Why Gonzalez deal works for Red Sox, Padres
The bind Padres general manager Jed Hoyer was in was that he could wait on Adrian Gonzalez. But knowing he couldn't sign him, he could either play it out for two or three months or rebuild for the next six years.
Here's the reality: two Draft picks? They'd be ready by 2015, at the earliest, and Casey Kelly, Anthony Rizzo and Reymond Fuentes are all higher-ceiling talents than the Padres would have received somewhere between the 19th and 40th picks. Kelly and Rizzo will probably be in San Diego by the end of next season -- right around the time each turns 22 -- and, most importantly, these aren't players judged from the stands on raw talent and radar-gun readings; they are players whom assistant GM Jason McLeod drafted and knows very well in terms of makeup.
Go back to the Mark Teixeira trades. With a year and two months before free agency, the Rangers used the trade to build a World Series team. A year later, two months from free agency, all the Braves got was Casey Kotchman.
The reverse is true for relievers, which makes it unlikely San Diego closer Heath Bell will be traded now. Teams always figure they can build bullpens in the offseason and don't do three-for-one deals. By June, a half-dozen contenders will know they need bullpen help, which is how the Rangers got David Murphy and Engel Beltre for Eric Gagne. Matt Capps was non-tendered in the offseason and the Nats received catching prospect Wilson Ramos at the Trade Deadline.
Once Red Sox GM Theo Epstein decided to go ahead and trade and not wait for free agency, the Padres knew the best deal they could make was with Boston. And the Red Sox, on the building warpath, can still continue their runs at Carl Crawford and Jayson Werth and still end up with a surplus of high Draft picks; the player to be named later is not a major prospect or top pick.

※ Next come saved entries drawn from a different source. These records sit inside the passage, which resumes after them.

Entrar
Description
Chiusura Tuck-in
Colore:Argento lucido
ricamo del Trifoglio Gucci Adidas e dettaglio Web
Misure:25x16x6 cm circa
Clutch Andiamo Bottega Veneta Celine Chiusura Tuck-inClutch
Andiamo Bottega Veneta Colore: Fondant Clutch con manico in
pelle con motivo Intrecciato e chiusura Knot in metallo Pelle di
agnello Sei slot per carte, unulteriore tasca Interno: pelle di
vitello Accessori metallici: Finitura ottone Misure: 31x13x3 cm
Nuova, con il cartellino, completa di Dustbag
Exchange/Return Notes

Dodgers manager Don Mattingly, who knows a thing or two about Fenway Park, this fall called Gonzalez "the perfect Fenway hitter" (at least since Fred Lynn was exiled), as well as "the best defensive first baseman in the game."
Gonzalez led the Majors in opposite-field homers two years ago, and one National League official said, "You can't believe how many balls he hits that are lazy fly balls in PETCO and would be off the wall at Fenway."
Boston did give up a prime prospect in Kelly, but it would not talk about Daniel Bard. And the Red Sox didn't want to give up Felix Doubront, Jed Lowrie, Ryan Kalish or Jose Iglesias, because they could impact the 2011 season.
Baseball Prospectus did a 2009 study of what Gonzalez would be in a neutral park and deduced he'd have a 1.083 OPS. Now put Gonzalez in a ballpark built for him ...
Now, having seen Epstein's aggressiveness, which included a run at Mariano Rivera -- which forced the Yankees to give the greatest closer in the history of the sport an extra year -- will the Steinbrenners and team president Randy Levine go after Cliff Lee and Crawford?
Red Smith always wrote that "Baseball is boring to boring people." The 2010 Red Sox won 89 games with a decimated team that was boring to boring bloggers and talk hosts.
But all of a sudden, Gonzalez gets on a plane to Boston and everyone's sending lawyers and money.
Peter Gammons is a columnist for MLB.com and an analyst for MLB Network. This story was not subject to the approval of Major League Baseball or its clubs.